La maniobra parece sacada directamente de El príncipe. Maquiavelo recomendaba anunciar de golpe las medidas impopulares, sin rodeos, para que el desgaste fuera breve y se amortiguara rápido. Nada de anestesia lenta. El presidente lo ha entendido. Si hace solo un mes se comprometía a llegar al 2% del PIB en Defensa antes de 2029, ahora da un salto que deja atónito al electorado progresista.
El maquiavelismo, como etiqueta, ha sido usado una y otra vez contra Sánchez. “Vendería a su madre”, llegó a decir Arturo Pérez-Reverte. Pero la comparación es más rica que el insulto fácil. Maquiavelo no fue un político sin escrúpulos, sino un observador de los engranajes del poder. Un funcionario renacentista que estudió con frialdad a César Borgia, hijo del papa Alejandro VI, como quien analiza un experimento. Aprendió que el poder no se mantiene solo con virtud, y mucho menos con moral cristiana.
César Borgia entendía que un gobernante debía mostrarse cruel cuando hiciera falta, pero que debía hacerlo con precisión quirúrgica. Su error fue confiar en un enemigo disfrazado de aliado. Prometieron apoyarlo en un cónclave y lo acabaron encerrando. La historia no perdona ingenuidades.

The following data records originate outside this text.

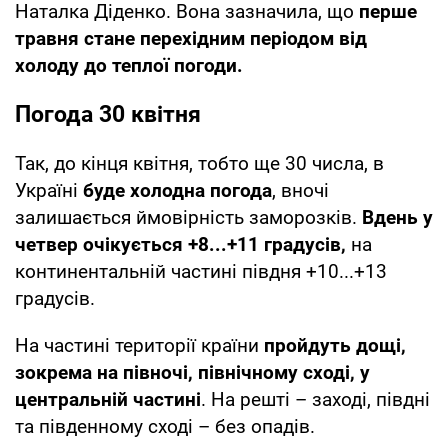
Наталка Діденко. Вона зазначила, що
перше
травня стане перехідним періодом від
холоду до теплої погоди.
Погода 30 квітня
Так, до кінця квітня, тобто ще 30 числа, в
Україні
буде холодна погода
, вночі
залишається ймовірність заморозків.
Вдень у
четвер очікується +8...+11 градусів,
на
континентальній частині півдня +10...+13
градусів.
На частині території країни
пройдуть дощі,
зокрема на півночі, північному сході, у
центральній частині
. На решті – заході, півдні
та південному сході – без опадів.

Pedro Sánchez, por su parte, tampoco quiere parecer ingenuo. Sabe que la lealtad de Estados Unidos es volátil —los vaivenes de Trump lo han demostrado— y por eso se suma al rearme europeo. Pero al hacerlo, cede también a las presiones del Pentágono, que exigió más gasto militar en marzo tras una cumbre bilateral. ¿Autonomía estratégica o simple obediencia?
Mientras el presidente clama por un nuevo vínculo trasatlántico, la OTAN se convierte en el nuevo dogma, y la izquierda crítica se queda sin espacio. La pregunta que flota en el aire es qué queda de la promesa de no recortar en servicios sociales. ¿De verdad el gasto en armas no tocará el Estado del bienestar? ¿Y qué margen queda para un gobierno progresista si las prioridades se fijan desde Washington?

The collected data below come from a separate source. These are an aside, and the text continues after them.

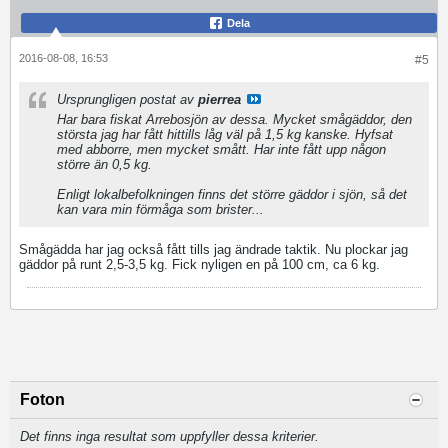
Dela
2016-08-08, 16:53
#5
Ursprungligen postat av
pierrea
Har bara fiskat Arrebosjön av dessa. Mycket smågäddor, den
största jag har fått hittills låg väl på 1,5 kg kanske. Hyfsat
med abborre, men mycket smått. Har inte fått upp någon
större än 0,5 kg.
Enligt lokalbefolkningen finns det större gäddor i sjön, så det
kan vara min förmåga som brister...
Smågädda har jag också fått tills jag ändrade taktik. Nu plockar jag
gäddor på runt 2,5-3,5 kg. Fick nyligen en på 100 cm, ca 6 kg.
Foton
Det finns inga resultat som uppfyller dessa kriterier.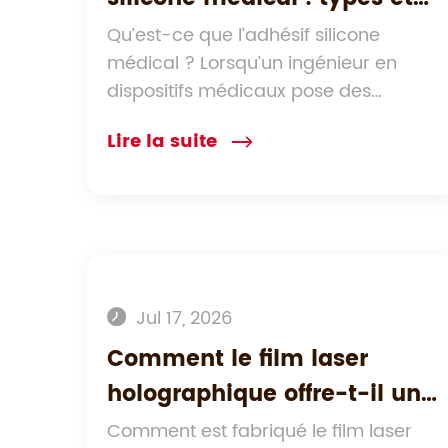
propriétés
Qu’est-ce que l’adhésif silicone
médical ? Lorsqu’un ingénieur en
dispositifs médicaux pose des
questions su...
Lire la suite
Jul 17, 2026
Comment le film laser
holographique offre-t-il une
protection anti-contrefaçon
Comment est fabriqué le film laser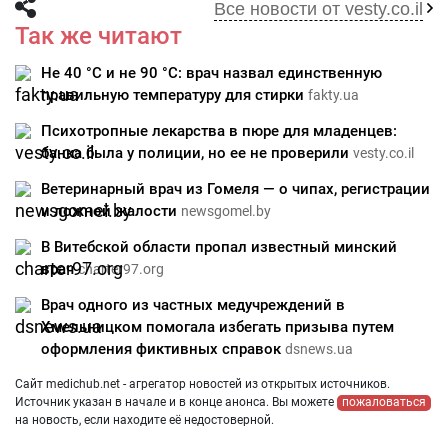
Все новости от vesty.co.il
Так же читают
Не 40 °C и не 90 °C: врач назвал единственную
правильную температуру для стирки
fakty.ua
Психотропные лекарства в пюре для младенцев:
банка была у полиции, но ее не проверили
vesty.co.il
Ветеринарный врач из Гомеля — о чипах, регистрации
и ложной жалости
newsgomel.by
В Витебской области пропал известный минский
врач
charter97.org
Врач одного из частных медучреждений в
Хмельницком помогала избегать призыва путем
оформления фиктивных справок
dsnews.ua
Сайт medichub.net - агрегатор новостей из открытых источников.
Источник указан в начале и в конце анонса. Вы можете
пожаловаться
на новость, если находите её недостоверной.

Maquiavelo advertía que un príncipe no solo debía proteger su ciudad, sino evitar ganarse el odio de los suyos. La soledad política es letal. Sánchez, en su intento por parecer fuerte ante los aliados externos, puede quedar expuesto ante sus enemigos internos. Los partidos de derecha ya huelen sangre. Como en el cónclave, a papa muerto, papa puesto.